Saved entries
:::

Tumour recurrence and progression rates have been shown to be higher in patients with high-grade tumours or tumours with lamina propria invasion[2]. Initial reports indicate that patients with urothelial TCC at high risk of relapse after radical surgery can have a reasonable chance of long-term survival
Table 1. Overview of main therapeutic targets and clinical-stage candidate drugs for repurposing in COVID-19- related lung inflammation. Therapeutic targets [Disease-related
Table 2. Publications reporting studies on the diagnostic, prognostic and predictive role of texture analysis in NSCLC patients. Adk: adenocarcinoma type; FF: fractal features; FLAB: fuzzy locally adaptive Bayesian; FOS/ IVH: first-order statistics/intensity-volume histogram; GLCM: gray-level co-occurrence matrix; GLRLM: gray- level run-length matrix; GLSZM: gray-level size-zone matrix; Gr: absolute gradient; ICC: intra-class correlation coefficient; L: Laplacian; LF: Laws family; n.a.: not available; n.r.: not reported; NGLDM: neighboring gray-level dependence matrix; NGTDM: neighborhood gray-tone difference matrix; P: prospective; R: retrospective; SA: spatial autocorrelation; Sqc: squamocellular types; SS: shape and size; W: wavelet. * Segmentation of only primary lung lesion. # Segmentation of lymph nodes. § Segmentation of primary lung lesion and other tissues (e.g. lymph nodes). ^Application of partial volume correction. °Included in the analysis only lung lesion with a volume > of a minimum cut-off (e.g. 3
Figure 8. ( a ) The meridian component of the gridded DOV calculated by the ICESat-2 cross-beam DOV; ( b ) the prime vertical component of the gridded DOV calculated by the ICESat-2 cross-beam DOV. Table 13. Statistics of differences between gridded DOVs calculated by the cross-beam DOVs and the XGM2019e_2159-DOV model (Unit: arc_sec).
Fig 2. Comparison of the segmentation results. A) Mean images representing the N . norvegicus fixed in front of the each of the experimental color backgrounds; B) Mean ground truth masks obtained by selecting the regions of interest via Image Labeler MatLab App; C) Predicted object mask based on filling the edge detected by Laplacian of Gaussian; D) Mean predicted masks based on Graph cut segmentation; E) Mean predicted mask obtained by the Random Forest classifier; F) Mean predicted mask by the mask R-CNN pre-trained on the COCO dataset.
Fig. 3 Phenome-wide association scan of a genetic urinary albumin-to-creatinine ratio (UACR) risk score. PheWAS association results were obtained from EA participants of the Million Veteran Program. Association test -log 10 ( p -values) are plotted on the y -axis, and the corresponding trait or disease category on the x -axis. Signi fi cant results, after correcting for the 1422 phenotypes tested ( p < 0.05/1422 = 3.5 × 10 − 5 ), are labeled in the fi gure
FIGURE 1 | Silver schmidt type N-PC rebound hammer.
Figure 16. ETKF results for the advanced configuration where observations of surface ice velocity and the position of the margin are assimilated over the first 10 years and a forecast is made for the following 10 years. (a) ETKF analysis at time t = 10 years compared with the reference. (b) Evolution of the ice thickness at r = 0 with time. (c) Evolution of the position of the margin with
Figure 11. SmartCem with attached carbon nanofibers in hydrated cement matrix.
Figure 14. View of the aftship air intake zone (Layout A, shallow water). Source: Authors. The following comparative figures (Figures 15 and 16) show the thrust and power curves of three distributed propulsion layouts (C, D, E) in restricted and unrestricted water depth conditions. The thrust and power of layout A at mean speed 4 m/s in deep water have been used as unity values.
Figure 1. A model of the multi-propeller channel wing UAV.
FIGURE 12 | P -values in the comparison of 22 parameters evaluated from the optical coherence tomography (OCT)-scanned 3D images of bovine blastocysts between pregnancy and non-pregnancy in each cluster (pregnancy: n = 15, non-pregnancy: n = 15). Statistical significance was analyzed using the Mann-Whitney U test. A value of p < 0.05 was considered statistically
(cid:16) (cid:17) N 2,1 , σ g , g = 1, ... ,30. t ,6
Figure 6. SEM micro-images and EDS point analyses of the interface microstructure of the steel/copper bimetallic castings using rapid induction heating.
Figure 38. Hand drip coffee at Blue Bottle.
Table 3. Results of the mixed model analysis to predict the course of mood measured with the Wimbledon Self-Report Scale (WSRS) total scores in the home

:::

**Task details**
In the entries above, find the line holding "Figure 8. ( a" and the line holding "Fig 2. Comparison", then retype exactly those two lines and every line between them, and nothing else.

**Output for this exercise**
Figure 8. ( a ) The meridian component of the gridded DOV calculated by the ICESat-2 cross-beam DOV; ( b ) the prime vertical component of the gridded DOV calculated by the ICESat-2 cross-beam DOV. Table 13. Statistics of differences between gridded DOVs calculated by the cross-beam DOVs and the XGM2019e_2159-DOV model (Unit: arc_sec).
Fig 2. Comparison of the segmentation results. A) Mean images representing the N . norvegicus fixed in front of the each of the experimental color backgrounds; B) Mean ground truth masks obtained by selecting the regions of interest via Image Labeler MatLab App; C) Predicted object mask based on filling the edge detected by Laplacian of Gaussian; D) Mean predicted masks based on Graph cut segmentation; E) Mean predicted mask obtained by the Random Forest classifier; F) Mean predicted mask by the mask R-CNN pre-trained on the COCO dataset.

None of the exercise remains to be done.